ASSIGNMENT:
Return the items word for word, from the first line through the line containing "39: (289, 280)".

----

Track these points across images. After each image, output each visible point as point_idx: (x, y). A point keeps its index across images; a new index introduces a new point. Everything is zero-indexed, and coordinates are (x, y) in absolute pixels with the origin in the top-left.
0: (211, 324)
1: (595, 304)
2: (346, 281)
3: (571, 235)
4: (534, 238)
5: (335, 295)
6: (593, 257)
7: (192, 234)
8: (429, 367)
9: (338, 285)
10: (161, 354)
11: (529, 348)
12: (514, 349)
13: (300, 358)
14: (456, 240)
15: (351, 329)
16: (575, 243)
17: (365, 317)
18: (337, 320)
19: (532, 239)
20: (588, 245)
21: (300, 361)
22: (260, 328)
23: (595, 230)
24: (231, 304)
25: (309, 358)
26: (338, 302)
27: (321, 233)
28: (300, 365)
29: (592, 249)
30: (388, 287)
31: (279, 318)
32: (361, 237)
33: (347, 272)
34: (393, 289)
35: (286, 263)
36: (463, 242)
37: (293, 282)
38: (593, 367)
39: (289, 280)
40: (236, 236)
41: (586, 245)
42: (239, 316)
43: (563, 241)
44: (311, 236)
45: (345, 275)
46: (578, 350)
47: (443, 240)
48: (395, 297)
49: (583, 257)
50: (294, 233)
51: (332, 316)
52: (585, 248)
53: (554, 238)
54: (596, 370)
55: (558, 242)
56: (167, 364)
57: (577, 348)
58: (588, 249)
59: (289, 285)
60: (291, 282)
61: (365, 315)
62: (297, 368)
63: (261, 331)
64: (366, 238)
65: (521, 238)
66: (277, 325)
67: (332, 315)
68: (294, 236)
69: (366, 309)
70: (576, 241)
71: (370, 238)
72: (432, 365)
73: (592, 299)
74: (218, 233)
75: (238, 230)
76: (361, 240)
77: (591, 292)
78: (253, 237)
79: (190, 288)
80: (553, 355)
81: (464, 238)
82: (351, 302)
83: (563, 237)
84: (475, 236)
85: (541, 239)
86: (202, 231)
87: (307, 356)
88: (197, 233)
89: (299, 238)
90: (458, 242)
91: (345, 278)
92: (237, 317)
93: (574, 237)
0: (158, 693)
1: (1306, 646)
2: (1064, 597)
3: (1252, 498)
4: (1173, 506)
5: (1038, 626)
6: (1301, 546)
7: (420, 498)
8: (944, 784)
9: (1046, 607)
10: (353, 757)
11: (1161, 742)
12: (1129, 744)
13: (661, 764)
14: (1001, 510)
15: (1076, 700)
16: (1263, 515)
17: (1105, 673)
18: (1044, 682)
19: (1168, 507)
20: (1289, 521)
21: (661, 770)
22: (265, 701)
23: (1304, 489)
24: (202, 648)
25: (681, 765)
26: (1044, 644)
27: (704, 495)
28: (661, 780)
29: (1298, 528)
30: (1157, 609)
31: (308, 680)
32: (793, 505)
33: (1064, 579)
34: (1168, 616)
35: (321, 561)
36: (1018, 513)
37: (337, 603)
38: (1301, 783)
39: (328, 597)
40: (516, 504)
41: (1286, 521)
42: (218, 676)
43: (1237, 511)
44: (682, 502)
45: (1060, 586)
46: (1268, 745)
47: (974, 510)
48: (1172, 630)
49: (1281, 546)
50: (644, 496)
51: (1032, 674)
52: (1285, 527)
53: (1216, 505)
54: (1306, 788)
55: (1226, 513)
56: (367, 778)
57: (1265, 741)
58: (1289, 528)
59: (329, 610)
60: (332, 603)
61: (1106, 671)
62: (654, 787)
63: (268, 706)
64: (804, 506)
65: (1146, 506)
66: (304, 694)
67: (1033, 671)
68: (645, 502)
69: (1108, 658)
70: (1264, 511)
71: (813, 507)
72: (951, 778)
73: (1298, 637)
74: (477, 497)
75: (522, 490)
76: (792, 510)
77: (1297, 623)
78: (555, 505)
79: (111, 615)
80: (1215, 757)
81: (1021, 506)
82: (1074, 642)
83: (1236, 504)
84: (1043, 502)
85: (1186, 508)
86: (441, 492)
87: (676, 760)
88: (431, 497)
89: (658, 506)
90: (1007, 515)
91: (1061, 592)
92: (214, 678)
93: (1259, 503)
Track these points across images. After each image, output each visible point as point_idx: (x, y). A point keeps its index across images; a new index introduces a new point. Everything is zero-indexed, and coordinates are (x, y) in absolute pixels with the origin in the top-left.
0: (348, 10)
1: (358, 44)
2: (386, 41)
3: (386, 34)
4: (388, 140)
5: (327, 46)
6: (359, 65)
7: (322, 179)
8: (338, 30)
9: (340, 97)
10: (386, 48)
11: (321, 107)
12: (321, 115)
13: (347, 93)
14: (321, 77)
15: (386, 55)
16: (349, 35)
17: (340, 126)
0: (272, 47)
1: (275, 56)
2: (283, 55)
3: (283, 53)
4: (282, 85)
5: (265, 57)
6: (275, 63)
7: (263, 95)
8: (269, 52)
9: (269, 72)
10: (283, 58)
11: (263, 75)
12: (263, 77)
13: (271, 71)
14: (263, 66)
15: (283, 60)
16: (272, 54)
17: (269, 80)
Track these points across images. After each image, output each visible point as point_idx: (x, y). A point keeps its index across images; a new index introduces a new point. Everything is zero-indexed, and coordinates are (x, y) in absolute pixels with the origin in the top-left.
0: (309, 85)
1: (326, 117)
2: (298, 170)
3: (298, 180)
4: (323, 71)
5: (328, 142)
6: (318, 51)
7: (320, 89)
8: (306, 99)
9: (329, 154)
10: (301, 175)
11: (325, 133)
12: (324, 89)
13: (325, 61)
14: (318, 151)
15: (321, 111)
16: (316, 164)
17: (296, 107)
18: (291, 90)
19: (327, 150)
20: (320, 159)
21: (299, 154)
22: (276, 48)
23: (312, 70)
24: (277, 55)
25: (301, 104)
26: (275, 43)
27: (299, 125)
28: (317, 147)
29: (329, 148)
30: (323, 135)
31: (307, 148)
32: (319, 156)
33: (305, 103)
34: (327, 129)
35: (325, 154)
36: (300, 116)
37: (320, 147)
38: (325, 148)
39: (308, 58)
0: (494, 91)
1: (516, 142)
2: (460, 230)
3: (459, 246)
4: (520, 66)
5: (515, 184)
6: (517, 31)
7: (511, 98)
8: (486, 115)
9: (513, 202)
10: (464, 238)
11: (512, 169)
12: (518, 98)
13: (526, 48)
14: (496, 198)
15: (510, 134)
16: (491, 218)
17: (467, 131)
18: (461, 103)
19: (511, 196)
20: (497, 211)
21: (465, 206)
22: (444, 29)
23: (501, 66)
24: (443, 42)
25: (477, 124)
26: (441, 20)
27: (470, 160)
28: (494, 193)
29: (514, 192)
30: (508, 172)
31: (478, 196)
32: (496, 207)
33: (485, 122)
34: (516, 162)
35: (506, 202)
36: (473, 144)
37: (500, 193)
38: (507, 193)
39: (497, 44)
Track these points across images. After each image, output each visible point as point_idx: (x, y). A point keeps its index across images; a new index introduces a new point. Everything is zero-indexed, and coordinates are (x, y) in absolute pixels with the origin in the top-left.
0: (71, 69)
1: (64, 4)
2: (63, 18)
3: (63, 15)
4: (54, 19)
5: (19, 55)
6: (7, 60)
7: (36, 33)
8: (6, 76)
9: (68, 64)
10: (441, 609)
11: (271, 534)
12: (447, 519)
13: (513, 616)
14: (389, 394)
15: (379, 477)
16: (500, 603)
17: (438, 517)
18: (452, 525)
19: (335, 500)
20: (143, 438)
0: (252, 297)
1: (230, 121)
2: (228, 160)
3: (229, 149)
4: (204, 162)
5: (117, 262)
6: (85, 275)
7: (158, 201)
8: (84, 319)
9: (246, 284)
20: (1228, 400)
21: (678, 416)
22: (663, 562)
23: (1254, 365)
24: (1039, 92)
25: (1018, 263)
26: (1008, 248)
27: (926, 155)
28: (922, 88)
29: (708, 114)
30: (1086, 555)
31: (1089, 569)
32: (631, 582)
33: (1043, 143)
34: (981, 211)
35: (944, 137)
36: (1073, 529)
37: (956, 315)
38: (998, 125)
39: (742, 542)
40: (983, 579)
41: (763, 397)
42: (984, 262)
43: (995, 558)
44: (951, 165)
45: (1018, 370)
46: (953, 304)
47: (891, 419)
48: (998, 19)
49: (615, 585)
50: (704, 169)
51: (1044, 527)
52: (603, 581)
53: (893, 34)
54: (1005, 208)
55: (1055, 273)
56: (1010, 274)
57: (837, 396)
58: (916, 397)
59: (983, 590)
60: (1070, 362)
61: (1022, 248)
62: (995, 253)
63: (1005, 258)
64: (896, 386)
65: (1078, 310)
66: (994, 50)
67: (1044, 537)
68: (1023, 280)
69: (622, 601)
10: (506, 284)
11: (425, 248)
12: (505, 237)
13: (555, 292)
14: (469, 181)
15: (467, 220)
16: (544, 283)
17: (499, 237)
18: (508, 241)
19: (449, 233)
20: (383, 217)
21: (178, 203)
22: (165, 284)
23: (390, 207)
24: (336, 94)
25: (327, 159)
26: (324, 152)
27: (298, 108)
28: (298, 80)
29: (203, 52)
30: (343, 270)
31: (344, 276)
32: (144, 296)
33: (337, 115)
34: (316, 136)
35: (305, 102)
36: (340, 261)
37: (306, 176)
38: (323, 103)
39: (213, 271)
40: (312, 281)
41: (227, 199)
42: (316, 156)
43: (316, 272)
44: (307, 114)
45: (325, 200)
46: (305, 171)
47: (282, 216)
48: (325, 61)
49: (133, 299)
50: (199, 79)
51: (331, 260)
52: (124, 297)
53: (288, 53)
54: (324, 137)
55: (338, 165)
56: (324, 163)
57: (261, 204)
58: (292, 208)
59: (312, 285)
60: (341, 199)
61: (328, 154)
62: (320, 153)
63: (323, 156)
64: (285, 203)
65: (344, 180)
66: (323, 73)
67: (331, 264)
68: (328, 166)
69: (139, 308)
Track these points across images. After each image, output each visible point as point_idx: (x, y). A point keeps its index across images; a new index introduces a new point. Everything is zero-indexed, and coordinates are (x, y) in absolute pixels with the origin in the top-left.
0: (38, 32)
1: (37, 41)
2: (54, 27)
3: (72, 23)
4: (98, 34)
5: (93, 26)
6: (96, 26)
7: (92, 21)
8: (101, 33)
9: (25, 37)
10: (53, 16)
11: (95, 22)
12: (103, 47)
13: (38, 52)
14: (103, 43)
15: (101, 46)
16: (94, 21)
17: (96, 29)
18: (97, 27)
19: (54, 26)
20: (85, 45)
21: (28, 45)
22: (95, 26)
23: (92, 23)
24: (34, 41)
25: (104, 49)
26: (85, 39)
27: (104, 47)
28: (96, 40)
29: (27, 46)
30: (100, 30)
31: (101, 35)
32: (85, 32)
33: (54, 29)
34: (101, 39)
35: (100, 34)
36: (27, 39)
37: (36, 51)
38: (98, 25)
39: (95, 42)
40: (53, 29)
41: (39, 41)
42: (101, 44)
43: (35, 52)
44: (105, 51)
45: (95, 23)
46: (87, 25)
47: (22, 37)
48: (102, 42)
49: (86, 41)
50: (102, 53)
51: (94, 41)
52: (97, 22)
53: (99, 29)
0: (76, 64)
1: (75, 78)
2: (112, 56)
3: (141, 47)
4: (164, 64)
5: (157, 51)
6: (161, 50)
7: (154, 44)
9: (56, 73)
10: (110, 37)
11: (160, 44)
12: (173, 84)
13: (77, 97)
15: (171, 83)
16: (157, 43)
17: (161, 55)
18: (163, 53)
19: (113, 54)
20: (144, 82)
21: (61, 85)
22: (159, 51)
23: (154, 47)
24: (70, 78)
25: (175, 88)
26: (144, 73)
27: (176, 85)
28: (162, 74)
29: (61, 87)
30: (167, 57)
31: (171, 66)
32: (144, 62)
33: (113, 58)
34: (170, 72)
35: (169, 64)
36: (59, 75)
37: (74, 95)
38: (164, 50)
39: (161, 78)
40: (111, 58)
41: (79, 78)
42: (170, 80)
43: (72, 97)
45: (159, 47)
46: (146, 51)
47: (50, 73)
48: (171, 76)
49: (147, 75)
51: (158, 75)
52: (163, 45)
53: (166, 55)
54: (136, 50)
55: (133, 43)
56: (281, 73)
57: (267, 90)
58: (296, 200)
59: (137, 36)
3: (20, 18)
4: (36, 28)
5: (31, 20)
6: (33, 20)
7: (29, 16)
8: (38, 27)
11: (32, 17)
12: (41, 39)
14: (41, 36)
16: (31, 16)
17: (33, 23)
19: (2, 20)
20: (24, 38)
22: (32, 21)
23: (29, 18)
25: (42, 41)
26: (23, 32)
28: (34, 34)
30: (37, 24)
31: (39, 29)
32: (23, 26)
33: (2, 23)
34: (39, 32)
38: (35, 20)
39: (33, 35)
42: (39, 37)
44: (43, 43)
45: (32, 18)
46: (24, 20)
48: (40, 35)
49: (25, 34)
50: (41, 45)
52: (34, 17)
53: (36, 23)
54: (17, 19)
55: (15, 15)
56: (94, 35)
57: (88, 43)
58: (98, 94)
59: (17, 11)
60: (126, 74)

----

EXERCISE SOLUTION:
Track these points across images. After each image, output each visible point as point_idx: (x, y). A point keeps its index across images; a new index introduces a new point. Everything is zero-indexed, and coordinates are (x, y) in absolute pixels with the origin in the top-left.
0: (211, 324)
1: (595, 304)
2: (346, 281)
3: (571, 235)
4: (534, 238)
5: (335, 295)
6: (593, 257)
7: (192, 234)
8: (429, 367)
9: (338, 285)
10: (161, 354)
11: (529, 348)
12: (514, 349)
13: (300, 358)
14: (456, 240)
15: (351, 329)
16: (575, 243)
17: (365, 317)
18: (337, 320)
19: (532, 239)
20: (588, 245)
21: (300, 361)
22: (260, 328)
23: (595, 230)
24: (231, 304)
25: (309, 358)
26: (338, 302)
27: (321, 233)
28: (300, 365)
29: (592, 249)
30: (388, 287)
31: (279, 318)
32: (361, 237)
33: (347, 272)
34: (393, 289)
35: (286, 263)
36: (463, 242)
37: (293, 282)
38: (593, 367)
39: (289, 280)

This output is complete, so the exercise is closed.